Drone users in the UK will be required to do safety awareness tests as part of planned new legislation on their usage.
Police will also be given new powers to crack down on illegal use of the unmanned aerial vehicles.
The government hopes to harness new drone technology which could see them used on oil rigs, in construction, for organ transport and parcel deliveries.
The bill has been welcomed by the pilots’ union, which has warned of near misses involving drones and aircraft.
Balpa said there had been 81 incidents so far this year – up from 71 in 2016 and 29 in 2015.
The union’s general secretary, Brian Strutton, said: “These proposals are a step towards the safe integration of drones, but until the new rules are in place the threat of a serious collision remains.”
In July a drone flew directly over the wing of a large passenger jet as it came into land at London’s Gatwick Airport, which a report said had put 130 lives at risk.
The proposed bill – to be published in spring 2018 – would ensure that owners of drones weighing more than 250g would need to register and sit a test.
Owners would be banned from flying them near airports or at heights above 400ft.
Police could also get new powers to ground and seize drones if they suspect they had been used in criminal activity.
Christian Struwe, head of European public policy at drone maker DJI, warned that some of the proposals may be “difficult to police” – for example the height restriction.
But he told BBC Breakfast: “The good thing is that as an industry we are already working on it. We can limit how high they can fly.”
Mr Struwe pointed out that currently there is no “hard limit” on how close drones can fly to airports. “The current wording is that you should stay well clear,” he said.
He welcomed the proposals to limit the “bad use” of drones, adding that it was important people are aware there is regulation they need to follow.
Aside from the Civil Aviation Authority’s Drone Code, he said drone users should respect their neighbours’ right to privacy and steer clear of sensitive areas, such as government buildings.

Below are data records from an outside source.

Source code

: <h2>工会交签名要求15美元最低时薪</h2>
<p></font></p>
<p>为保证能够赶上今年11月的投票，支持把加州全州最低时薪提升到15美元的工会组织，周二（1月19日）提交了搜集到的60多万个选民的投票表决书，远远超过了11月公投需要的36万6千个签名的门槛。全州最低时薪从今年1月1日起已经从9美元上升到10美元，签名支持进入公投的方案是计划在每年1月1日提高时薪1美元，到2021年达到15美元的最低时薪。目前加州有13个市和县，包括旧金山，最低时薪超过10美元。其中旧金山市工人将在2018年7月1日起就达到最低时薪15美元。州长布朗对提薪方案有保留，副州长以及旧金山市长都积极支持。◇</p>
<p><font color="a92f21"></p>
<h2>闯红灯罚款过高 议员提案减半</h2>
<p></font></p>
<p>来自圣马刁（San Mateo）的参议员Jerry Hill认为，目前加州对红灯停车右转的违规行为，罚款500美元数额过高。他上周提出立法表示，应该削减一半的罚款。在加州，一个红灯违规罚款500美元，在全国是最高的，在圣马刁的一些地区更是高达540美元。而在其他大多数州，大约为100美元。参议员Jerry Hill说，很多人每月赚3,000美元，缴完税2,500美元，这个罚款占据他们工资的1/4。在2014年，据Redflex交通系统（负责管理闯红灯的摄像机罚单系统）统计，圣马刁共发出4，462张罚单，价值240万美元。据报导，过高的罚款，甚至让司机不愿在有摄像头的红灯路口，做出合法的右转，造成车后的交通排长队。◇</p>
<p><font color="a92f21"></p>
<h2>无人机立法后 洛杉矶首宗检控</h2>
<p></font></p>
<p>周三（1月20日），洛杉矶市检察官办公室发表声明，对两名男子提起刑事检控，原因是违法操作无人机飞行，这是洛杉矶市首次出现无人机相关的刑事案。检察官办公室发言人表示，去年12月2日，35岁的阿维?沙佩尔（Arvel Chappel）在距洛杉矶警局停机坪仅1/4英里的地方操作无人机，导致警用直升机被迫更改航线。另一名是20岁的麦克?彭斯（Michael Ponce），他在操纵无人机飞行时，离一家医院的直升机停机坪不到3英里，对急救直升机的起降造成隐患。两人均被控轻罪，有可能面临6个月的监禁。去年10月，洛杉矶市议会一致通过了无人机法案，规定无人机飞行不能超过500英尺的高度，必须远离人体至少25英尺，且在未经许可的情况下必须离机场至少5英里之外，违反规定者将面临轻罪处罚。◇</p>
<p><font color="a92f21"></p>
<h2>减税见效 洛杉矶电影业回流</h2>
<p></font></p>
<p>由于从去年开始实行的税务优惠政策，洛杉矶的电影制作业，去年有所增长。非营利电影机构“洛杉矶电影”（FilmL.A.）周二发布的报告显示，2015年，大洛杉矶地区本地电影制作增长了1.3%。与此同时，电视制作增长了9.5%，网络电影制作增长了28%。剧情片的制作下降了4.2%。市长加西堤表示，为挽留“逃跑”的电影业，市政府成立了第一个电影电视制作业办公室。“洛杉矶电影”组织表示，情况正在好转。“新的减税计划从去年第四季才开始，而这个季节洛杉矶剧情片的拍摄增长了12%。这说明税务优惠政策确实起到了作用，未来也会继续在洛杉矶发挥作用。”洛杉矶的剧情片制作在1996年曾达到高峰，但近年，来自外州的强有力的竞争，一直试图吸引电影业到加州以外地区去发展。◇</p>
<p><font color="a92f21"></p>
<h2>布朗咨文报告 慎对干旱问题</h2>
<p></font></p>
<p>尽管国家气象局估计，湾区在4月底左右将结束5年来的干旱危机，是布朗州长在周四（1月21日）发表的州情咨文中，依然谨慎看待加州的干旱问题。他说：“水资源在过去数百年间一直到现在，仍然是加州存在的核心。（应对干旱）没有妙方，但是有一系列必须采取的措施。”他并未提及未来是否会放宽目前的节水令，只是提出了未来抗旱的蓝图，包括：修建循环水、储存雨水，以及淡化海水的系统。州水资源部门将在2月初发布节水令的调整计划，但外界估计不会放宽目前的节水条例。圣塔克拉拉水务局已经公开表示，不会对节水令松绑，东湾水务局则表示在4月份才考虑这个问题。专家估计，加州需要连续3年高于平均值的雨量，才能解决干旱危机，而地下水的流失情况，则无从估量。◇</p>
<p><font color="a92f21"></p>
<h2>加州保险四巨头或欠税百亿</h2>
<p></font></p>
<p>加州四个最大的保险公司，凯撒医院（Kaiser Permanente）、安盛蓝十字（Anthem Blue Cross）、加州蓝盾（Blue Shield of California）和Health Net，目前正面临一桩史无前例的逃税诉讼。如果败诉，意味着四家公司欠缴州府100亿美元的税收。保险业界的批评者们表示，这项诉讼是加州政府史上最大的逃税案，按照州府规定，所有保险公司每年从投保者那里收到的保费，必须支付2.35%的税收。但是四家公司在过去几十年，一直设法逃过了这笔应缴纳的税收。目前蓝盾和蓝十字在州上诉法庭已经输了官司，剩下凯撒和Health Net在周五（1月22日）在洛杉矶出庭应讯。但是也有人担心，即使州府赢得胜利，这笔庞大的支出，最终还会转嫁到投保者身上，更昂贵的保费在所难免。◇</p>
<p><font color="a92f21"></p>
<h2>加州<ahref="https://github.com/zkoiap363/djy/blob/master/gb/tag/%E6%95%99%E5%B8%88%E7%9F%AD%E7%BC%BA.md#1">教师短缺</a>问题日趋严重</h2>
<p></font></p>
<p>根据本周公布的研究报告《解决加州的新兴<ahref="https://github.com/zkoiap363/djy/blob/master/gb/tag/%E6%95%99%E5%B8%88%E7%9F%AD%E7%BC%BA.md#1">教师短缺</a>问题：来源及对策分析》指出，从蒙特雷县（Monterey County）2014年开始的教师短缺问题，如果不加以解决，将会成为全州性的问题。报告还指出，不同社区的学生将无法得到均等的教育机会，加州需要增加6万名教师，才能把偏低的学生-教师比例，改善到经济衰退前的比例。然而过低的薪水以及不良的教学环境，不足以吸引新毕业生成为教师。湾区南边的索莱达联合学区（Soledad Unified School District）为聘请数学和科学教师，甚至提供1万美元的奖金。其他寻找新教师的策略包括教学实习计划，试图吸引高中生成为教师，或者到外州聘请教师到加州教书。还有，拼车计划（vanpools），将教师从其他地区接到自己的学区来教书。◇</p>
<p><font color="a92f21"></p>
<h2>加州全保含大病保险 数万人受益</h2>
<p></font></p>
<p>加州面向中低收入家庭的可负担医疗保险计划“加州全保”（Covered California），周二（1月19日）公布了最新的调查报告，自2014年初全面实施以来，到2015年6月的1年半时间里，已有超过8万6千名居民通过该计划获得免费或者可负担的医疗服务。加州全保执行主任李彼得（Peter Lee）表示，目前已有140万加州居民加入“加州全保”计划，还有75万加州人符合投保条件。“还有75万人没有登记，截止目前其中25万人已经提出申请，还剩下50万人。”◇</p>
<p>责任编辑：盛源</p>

The transport minster, Lady Sugg, said the government wanted to strike the right balance between harnessing drone potential and ensuring they are not misused.
“We’re bringing forward this legislation in order to ensure that drones can be used safely, whilst also addressing some of the safety and privacy concerns that people have,” she said.
The government is also working with drone manufacturers on technology which produces virtual barriers, to stop the machines operating in restricted areas.